One word has been used by journalists to describe Apple’s last Macworld: dull. Blogs such as Unpluggd featured polls for readers to chime in on what new products they expected from Apple. An Apple netbook, a redesigned iPhone and an Apple Tablet appeared to lead the buzz. The hype was huge, but the reality of no Steve Jobs and no significant new devices quickly snuffed high expectations.
Many sites featured articles outlining their hopes for new Apple products. Dan Gillmor’s article at All Things D, outlined his case for the success of an Apple netbook, a low cost, subnotebook computer. Gillmor believed his vision of an Apple netbook, a NewtBook, would be successful because of Apple’s easy to use OS X, touch-friendly interface, and implementation of an App Store similar to that on the iPhone/iTouch. He believed that an Apple netbook would appeal to current iPhone/iTouch users that wanted a similar but more productive device.
While I agree that an Apple netbook would appeal to the current Mac fanbase and current iPhone owners, the introduction of a low cost Mac netbook would harm the current, developing market. Here are four reasons why no Apple netbook is a good thing.
Price: Apple’s products are designed very well, and consumers usually pay a little extra for that better design. When talk of netbooks began, the goal was to produce a low cost, subnotebook that would cost around $200 USD or less. An Apple netbook would inflate current costs and introduce high end netbooks similar to what we’re seeing with the Sony Viao P (called a netbook by some). The main determinant in calling a device a netbook will soon no longer be the screen size, keyboard layout, or operating system. It will be the item’s cost. I have a difficult time calling a device that costs more than $500 a netbook.

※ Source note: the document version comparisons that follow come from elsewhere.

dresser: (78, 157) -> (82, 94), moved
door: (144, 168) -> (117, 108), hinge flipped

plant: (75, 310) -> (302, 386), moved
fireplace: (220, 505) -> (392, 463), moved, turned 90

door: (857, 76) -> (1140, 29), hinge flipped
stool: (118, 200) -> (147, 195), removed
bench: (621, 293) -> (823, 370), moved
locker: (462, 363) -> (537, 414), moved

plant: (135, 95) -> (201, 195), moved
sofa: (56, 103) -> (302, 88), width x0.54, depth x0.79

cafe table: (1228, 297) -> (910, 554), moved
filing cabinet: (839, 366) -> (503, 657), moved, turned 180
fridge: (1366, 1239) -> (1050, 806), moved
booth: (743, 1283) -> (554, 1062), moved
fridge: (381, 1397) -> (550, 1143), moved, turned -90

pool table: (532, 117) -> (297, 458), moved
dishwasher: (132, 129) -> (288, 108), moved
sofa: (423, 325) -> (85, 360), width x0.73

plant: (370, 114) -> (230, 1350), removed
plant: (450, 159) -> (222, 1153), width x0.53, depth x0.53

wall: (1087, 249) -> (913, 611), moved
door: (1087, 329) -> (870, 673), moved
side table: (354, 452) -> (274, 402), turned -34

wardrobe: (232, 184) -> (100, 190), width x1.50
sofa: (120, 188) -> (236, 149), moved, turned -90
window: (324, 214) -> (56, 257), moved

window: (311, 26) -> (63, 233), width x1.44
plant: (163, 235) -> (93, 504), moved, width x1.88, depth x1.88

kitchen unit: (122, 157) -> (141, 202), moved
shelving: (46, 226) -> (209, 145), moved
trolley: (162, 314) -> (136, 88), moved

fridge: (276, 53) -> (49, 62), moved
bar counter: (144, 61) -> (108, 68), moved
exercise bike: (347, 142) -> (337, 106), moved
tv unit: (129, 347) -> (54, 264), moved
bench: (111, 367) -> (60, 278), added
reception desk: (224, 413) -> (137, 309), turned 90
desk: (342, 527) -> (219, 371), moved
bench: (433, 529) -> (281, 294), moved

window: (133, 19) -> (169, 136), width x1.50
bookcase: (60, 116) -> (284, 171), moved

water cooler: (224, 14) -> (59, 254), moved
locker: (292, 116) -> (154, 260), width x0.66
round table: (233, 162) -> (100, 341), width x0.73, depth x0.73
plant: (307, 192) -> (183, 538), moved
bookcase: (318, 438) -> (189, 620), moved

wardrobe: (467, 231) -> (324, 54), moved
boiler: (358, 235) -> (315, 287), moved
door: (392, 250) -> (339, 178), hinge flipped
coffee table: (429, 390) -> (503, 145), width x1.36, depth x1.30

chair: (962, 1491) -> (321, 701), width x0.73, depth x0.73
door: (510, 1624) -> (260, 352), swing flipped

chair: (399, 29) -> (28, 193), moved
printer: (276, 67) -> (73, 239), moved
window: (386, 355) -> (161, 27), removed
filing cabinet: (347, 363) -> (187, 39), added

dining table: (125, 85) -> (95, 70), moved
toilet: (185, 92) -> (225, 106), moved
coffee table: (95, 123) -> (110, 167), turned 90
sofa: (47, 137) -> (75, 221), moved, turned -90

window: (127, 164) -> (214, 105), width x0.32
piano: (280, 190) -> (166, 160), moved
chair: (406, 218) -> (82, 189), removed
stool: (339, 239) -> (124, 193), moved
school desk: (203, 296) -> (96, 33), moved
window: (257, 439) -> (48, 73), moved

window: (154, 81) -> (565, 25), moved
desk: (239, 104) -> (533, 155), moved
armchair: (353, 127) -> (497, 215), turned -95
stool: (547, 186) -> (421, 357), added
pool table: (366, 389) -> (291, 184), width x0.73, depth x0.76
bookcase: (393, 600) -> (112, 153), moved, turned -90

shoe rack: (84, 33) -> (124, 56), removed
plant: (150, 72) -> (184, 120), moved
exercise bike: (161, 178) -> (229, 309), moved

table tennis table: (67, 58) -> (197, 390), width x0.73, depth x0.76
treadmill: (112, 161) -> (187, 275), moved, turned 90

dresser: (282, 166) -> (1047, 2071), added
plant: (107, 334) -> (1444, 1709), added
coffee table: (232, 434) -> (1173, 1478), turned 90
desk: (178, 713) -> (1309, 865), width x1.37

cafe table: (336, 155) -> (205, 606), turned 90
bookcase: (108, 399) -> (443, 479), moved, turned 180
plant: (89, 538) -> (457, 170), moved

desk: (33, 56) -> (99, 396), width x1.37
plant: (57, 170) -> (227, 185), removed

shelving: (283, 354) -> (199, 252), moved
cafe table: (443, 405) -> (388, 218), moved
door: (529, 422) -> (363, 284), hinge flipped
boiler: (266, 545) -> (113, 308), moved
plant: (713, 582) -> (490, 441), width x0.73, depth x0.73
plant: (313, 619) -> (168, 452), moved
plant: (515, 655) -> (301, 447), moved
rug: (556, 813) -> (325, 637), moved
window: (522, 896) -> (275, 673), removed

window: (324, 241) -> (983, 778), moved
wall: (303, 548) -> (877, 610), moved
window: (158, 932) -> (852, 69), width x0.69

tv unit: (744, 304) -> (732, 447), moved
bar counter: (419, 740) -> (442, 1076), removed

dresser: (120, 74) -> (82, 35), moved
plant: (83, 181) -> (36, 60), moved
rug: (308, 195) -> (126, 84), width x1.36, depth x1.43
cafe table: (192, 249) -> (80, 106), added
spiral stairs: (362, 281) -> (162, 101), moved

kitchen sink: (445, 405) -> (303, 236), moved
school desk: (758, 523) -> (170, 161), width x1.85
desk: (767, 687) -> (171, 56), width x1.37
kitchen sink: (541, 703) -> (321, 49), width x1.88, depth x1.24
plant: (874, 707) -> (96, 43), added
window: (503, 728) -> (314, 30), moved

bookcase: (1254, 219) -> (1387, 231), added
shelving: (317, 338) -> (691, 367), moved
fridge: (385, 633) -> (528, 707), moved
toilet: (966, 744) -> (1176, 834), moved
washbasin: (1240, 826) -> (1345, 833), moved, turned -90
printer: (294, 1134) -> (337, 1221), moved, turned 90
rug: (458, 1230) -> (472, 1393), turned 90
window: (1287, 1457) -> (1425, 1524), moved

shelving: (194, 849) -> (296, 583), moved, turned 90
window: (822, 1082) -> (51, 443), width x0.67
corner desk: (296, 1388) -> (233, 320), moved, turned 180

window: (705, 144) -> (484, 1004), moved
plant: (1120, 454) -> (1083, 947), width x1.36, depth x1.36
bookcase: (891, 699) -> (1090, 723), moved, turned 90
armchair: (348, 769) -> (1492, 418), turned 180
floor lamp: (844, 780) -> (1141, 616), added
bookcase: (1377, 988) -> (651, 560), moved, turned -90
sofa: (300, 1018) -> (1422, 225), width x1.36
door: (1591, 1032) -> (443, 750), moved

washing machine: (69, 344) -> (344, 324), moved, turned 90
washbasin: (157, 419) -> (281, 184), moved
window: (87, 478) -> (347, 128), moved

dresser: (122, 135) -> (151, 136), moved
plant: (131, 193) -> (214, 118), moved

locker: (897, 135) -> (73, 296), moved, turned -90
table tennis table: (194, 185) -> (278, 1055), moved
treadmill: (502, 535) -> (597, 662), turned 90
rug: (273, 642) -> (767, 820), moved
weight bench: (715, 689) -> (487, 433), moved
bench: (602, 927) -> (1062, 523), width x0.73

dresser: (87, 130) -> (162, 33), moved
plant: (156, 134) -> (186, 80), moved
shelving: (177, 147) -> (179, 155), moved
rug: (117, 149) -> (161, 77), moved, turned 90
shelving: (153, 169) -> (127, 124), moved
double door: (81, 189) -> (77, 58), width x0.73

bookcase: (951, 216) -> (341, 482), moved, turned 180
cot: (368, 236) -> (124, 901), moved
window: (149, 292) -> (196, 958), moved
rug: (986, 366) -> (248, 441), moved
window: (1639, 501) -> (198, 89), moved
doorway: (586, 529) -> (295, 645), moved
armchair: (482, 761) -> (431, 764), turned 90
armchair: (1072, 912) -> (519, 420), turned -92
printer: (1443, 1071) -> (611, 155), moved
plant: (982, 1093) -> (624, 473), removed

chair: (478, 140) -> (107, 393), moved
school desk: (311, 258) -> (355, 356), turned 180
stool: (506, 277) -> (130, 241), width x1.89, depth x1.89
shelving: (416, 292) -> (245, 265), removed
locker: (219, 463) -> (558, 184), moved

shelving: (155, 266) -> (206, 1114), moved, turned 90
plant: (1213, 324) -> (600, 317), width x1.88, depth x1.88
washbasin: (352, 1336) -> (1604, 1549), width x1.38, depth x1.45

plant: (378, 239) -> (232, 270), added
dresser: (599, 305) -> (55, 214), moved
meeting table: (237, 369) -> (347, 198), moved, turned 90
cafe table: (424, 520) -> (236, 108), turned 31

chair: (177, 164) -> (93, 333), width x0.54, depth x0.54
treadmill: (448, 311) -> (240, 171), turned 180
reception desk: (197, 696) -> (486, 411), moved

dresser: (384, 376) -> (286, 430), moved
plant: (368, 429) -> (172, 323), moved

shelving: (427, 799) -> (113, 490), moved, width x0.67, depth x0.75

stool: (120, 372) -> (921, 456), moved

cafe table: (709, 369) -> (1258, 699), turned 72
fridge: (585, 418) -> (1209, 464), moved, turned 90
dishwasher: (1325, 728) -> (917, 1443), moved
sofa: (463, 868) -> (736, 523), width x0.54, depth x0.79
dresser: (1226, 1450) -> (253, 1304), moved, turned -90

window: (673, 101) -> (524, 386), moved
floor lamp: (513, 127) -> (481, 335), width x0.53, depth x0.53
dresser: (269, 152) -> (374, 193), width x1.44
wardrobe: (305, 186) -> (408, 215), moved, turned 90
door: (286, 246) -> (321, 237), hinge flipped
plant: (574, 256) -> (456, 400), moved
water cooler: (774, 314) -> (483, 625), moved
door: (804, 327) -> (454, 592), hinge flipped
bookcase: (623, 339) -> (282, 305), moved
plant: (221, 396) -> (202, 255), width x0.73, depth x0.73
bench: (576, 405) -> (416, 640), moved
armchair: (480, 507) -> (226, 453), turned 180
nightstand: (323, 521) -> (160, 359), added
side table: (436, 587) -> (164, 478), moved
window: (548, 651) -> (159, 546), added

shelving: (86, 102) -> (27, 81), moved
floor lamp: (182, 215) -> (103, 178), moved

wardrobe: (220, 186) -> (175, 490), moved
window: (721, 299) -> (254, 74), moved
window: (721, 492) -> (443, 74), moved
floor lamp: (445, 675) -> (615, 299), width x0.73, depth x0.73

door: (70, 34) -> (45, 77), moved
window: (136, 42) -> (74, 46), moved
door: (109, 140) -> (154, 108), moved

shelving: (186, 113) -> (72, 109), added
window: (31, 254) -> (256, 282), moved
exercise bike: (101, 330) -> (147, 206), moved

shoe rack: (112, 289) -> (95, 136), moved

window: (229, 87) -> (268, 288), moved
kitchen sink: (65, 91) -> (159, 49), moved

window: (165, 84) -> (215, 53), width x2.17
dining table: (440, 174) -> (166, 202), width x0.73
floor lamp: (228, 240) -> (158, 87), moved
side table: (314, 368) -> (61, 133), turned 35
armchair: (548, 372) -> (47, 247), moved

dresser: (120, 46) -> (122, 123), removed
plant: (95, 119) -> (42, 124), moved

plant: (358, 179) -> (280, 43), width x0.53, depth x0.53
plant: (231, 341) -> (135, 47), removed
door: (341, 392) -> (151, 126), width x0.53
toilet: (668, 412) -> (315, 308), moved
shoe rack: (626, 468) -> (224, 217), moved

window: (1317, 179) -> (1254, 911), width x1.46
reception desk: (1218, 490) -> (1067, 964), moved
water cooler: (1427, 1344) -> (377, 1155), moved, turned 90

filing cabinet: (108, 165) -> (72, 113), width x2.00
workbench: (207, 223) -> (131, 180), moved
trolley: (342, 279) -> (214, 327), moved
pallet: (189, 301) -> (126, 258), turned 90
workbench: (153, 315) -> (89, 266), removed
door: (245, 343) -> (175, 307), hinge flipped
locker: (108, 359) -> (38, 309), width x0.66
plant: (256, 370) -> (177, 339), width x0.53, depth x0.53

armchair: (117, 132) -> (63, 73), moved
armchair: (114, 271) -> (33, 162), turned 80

Community Interest: Just who is the target audience of the netbook market? School aged children, first time computer and Internet users, and folks needing a mobile companion? All of these individuals fall into the netbooks audience, but the driving force behind the netbook success are tech geeks like myself that want a fun, cheap, mobile device that won’t break the bank. Netbooks don’t cost an arm and a leg to replace if they’re dropped, stolen, or bricked from experimenting with various operating systems. Let’s be honest. Whether it’s appropriate or not, the OSx86 project, MSIWind OSX86 and similar customized distrobutions of OS X for netbooks has sold more machines than Apple would like to admit. It would be difficult for Apple to step into the netbook scene with an official Mac netbook when the MSI Wind is compatible with OS X out of the box and would cost a lot less. Of course you’ll need to have above average computer knowledge or the ability to search Google and read what you find to make a Hackintosh. The lack of an Apple netbook keeps the enthusiasts focused on current netbook models, rather than stealing them away to jailbreak an official Mac netbook.
Apple Control: If you’ve owned an iPhone or iPod Touch, you know what a hassle it can be to install a non-Apple approved application. Apple’s App Store is the only officially supported way to install 3rd party software. If an Apple netbook were introduced, it is highly likely that it would be bundled with an App Store similar to the iPhone/iTouch. This strict, monopoloy control allows Apple to determine what applications are available for users to install. This would stifle enthusiasts and only appeal to the novice.
Current Netbooks Hit the Mark: There is room for improvement with current netbooks, but the models presented from Asus and HP are hitting the mark. A functional keyboard, usable screen, and low cost are the netbook keystones. As Kevin Tofel of jkOnTheRun points out, the Asus Eee PC 1000HA currently delivers the best bang for the buck. With a 6 cell battery, the HP 1000 series and MSI Wind are equal or better competitors to the Asus Eee PC. If high end features are needed, users will abandon netbooks for higher priced notebooks. The Asus netbooks that have debuted at CES 2009 and feature Tablet functionality smash the netbook baseball out of the park. Expect similar implementations as Windows 7 and multitouch continue to generate interest and grow in popularity.
What are your thoughts on the lack of an Apple netbook?